Paper No. 112-2
Presentation Time: 1:45 PM
ERIC AS A MENTOR: LESSONS LEARNED FROM THE PALEOECOLOGICAL RECONSTRUCTION OF SWEETON POND, OZARK COUNTY, MISSOURI
Although Dr. Eric Grimm left us too soon, his work and mentorship live on through his enduring influence on Quaternary paleoecology and paleoclimatology. Eric was a champion of multiproxy, interdisciplinary research that examined environmental history across spatial and temporal scales. Eric’s willingness to collaborate with and educate young scientists, made him an incredible role model for many Quaternary researchers, and serves his legacy well. Here, we present important lessons we learned working with Eric and demonstrate how they helped inform the research and interpretation of a 1900-year-long lake sediment core from Sweeton Pond, Ozark County, Missouri. The multiproxy study from Sweeton Pond provides a high-resolution environmental history from modern oak-hickory (Quercus-Carya) forest in the central U.S. Ozark Highlands. Eric’s interest in interdisciplinary research is highlighted in this study, as pollen and charcoal data from Sweeton Pond were compared to dendroecological, historical, and archaeological data to assess the long-term role of climate, fire, and land use in shaping the local vegetation history.

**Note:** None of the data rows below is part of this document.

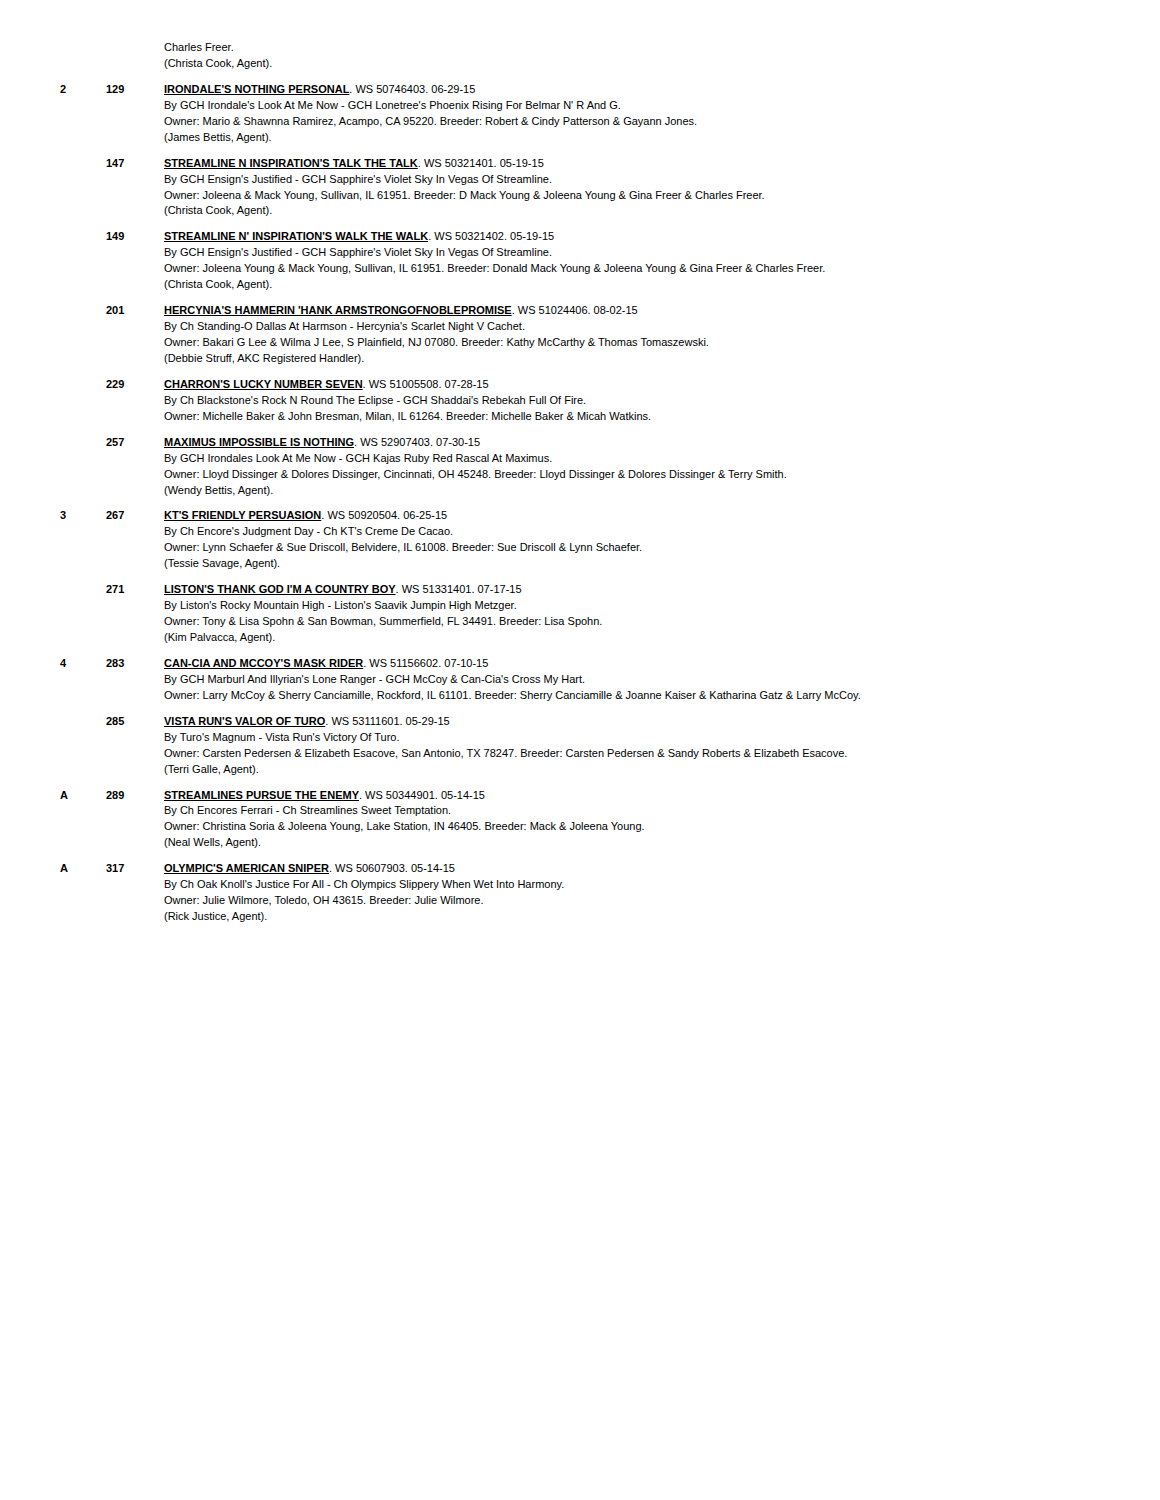| | | Charles Freer. (Christa Cook, Agent). |
| 2 | 129 | IRONDALE'S NOTHING PERSONAL . WS 50746403. 06-29-15 By GCH Irondale's Look At Me Now - GCH Lonetree's Phoenix Rising For Belmar N' R And G. Owner: Mario & Shawnna Ramirez, Acampo, CA 95220. Breeder: Robert & Cindy Patterson & Gayann Jones. (James Bettis, Agent). |
| | 147 | STREAMLINE N INSPIRATION'S TALK THE TALK . WS 50321401. 05-19-15 By GCH Ensign's Justified - GCH Sapphire's Violet Sky In Vegas Of Streamline. Owner: Joleena & Mack Young, Sullivan, IL 61951. Breeder: D Mack Young & Joleena Young & Gina Freer & Charles Freer. (Christa Cook, Agent). |
| | 149 | STREAMLINE N' INSPIRATION'S WALK THE WALK . WS 50321402. 05-19-15 By GCH Ensign's Justified - GCH Sapphire's Violet Sky In Vegas Of Streamline. Owner: Joleena Young & Mack Young, Sullivan, IL 61951. Breeder: Donald Mack Young & Joleena Young & Gina Freer & Charles Freer. (Christa Cook, Agent). |
| | 201 | HERCYNIA'S HAMMERIN 'HANK ARMSTRONGOFNOBLEPROMISE . WS 51024406. 08-02-15 By Ch Standing-O Dallas At Harmson - Hercynia's Scarlet Night V Cachet. Owner: Bakari G Lee & Wilma J Lee, S Plainfield, NJ 07080. Breeder: Kathy McCarthy & Thomas Tomaszewski. (Debbie Struff, AKC Registered Handler). |
| | 229 | CHARRON'S LUCKY NUMBER SEVEN . WS 51005508. 07-28-15 By Ch Blackstone's Rock N Round The Eclipse - GCH Shaddai's Rebekah Full Of Fire. Owner: Michelle Baker & John Bresman, Milan, IL 61264. Breeder: Michelle Baker & Micah Watkins. |
| | 257 | MAXIMUS IMPOSSIBLE IS NOTHING . WS 52907403. 07-30-15 By GCH Irondales Look At Me Now - GCH Kajas Ruby Red Rascal At Maximus. Owner: Lloyd Dissinger & Dolores Dissinger, Cincinnati, OH 45248. Breeder: Lloyd Dissinger & Dolores Dissinger & Terry Smith. (Wendy Bettis, Agent). |
| 3 | 267 | KT'S FRIENDLY PERSUASION . WS 50920504. 06-25-15 By Ch Encore's Judgment Day - Ch KT's Creme De Cacao. Owner: Lynn Schaefer & Sue Driscoll, Belvidere, IL 61008. Breeder: Sue Driscoll & Lynn Schaefer. (Tessie Savage, Agent). |
| | 271 | LISTON'S THANK GOD I'M A COUNTRY BOY . WS 51331401. 07-17-15 By Liston's Rocky Mountain High - Liston's Saavik Jumpin High Metzger. Owner: Tony & Lisa Spohn & San Bowman, Summerfield, FL 34491. Breeder: Lisa Spohn. (Kim Palvacca, Agent). |
| 4 | 283 | CAN-CIA AND MCCOY'S MASK RIDER . WS 51156602. 07-10-15 By GCH Marburl And Illyrian's Lone Ranger - GCH McCoy & Can-Cia's Cross My Hart. Owner: Larry McCoy & Sherry Canciamille, Rockford, IL 61101. Breeder: Sherry Canciamille & Joanne Kaiser & Katharina Gatz & Larry McCoy. |
| | 285 | VISTA RUN'S VALOR OF TURO . WS 53111601. 05-29-15 By Turo's Magnum - Vista Run's Victory Of Turo. Owner: Carsten Pedersen & Elizabeth Esacove, San Antonio, TX 78247. Breeder: Carsten Pedersen & Sandy Roberts & Elizabeth Esacove. (Terri Galle, Agent). |
| A | 289 | STREAMLINES PURSUE THE ENEMY . WS 50344901. 05-14-15 By Ch Encores Ferrari - Ch Streamlines Sweet Temptation. Owner: Christina Soria & Joleena Young, Lake Station, IN 46405. Breeder: Mack & Joleena Young. (Neal Wells, Agent). |
| A | 317 | OLYMPIC'S AMERICAN SNIPER . WS 50607903. 05-14-15 By Ch Oak Knoll's Justice For All - Ch Olympics Slippery When Wet Into Harmony. Owner: Julie Wilmore, Toledo, OH 43615. Breeder: Julie Wilmore. (Rick Justice, Agent). |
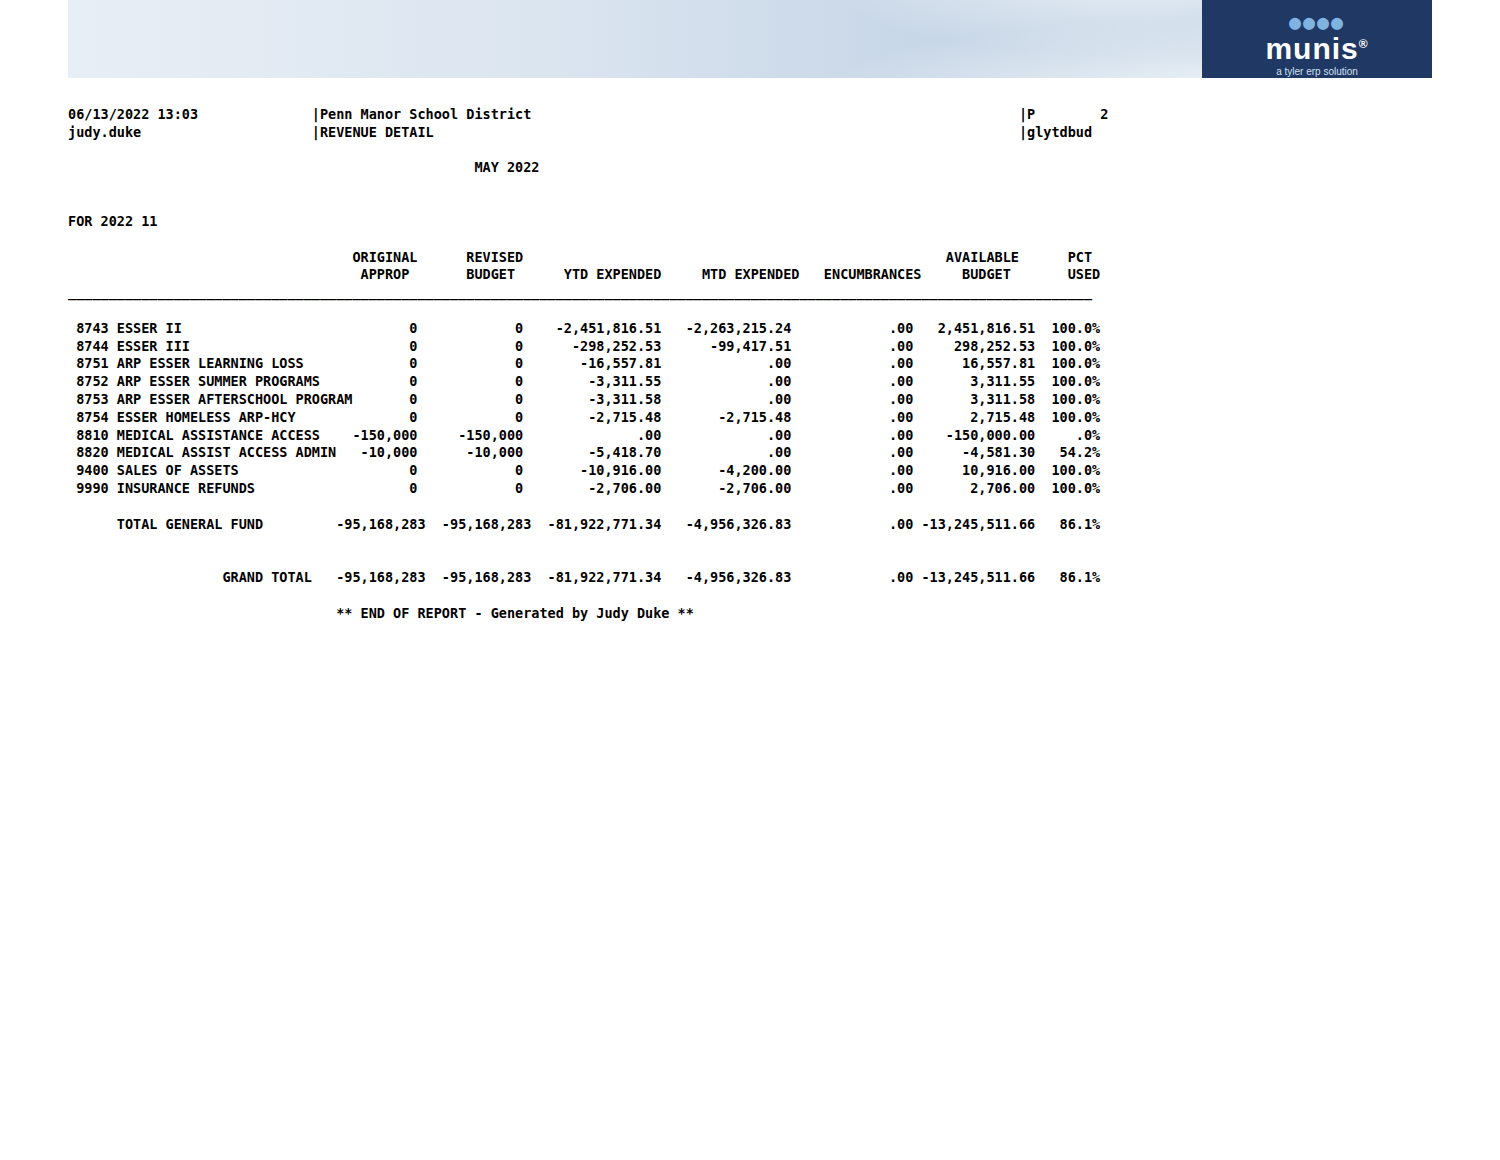●●●●
munis®
a tyler erp solution
06/13/2022 13:03              |Penn Manor School District                                                            |P        2
judy.duke                     |REVENUE DETAIL                                                                        |glytdbud

                                                  MAY 2022


FOR 2022 11

                                   ORIGINAL      REVISED                                                    AVAILABLE      PCT
                                    APPROP       BUDGET      YTD EXPENDED     MTD EXPENDED   ENCUMBRANCES     BUDGET       USED
______________________________________________________________________________________________________________________________

 8743 ESSER II                            0            0    -2,451,816.51   -2,263,215.24            .00   2,451,816.51  100.0%
 8744 ESSER III                           0            0      -298,252.53      -99,417.51            .00     298,252.53  100.0%
 8751 ARP ESSER LEARNING LOSS             0            0       -16,557.81             .00            .00      16,557.81  100.0%
 8752 ARP ESSER SUMMER PROGRAMS           0            0        -3,311.55             .00            .00       3,311.55  100.0%
 8753 ARP ESSER AFTERSCHOOL PROGRAM       0            0        -3,311.58             .00            .00       3,311.58  100.0%
 8754 ESSER HOMELESS ARP-HCY              0            0        -2,715.48       -2,715.48            .00       2,715.48  100.0%
 8810 MEDICAL ASSISTANCE ACCESS    -150,000     -150,000              .00             .00            .00    -150,000.00     .0%
 8820 MEDICAL ASSIST ACCESS ADMIN   -10,000      -10,000        -5,418.70             .00            .00      -4,581.30   54.2%
 9400 SALES OF ASSETS                     0            0       -10,916.00       -4,200.00            .00      10,916.00  100.0%
 9990 INSURANCE REFUNDS                   0            0        -2,706.00       -2,706.00            .00       2,706.00  100.0%

      TOTAL GENERAL FUND         -95,168,283  -95,168,283  -81,922,771.34   -4,956,326.83            .00 -13,245,511.66   86.1%


                   GRAND TOTAL   -95,168,283  -95,168,283  -81,922,771.34   -4,956,326.83            .00 -13,245,511.66   86.1%

                                 ** END OF REPORT - Generated by Judy Duke **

This study suggests that between ~80 and 1360 CE, the landscape surrounding Sweeton Pond was characterized by open oak-hickory forest and frequent, low-severity fires, contemporaneous with warm, dry conditions. At ~1360, mesic, fire-sensitive species expanded near Sweeton Pond during a period of low fire frequency, concomitant with cool, wet conditions. Despite climate conditions that were seemingly less favorable for fire, increased Osage American Indian land use in the Ozark Highlands by the 15th century, was accompanied by more fires and increased abundance of fire-dependent shortleaf pine (Pinus echinata) near Sweeton Pond. The expansion of both fire-sensitive and fire-dependent taxa coincident with Osage occupation of the area suggests that American Indian land use increased landscape heterogeneity. Large increases in disturbance pollen types (e.g. Ambrosia-type) at the expense of shortleaf pine pollen indicate extensive Euro-American settlement in the nineteenth century. Euro-American settlement brought with it extensive agriculture and logging near Sweeton Pond, which gave rise to fuel fragmentation and the reduction of fire activity. After 1920, fire was actively suppressed.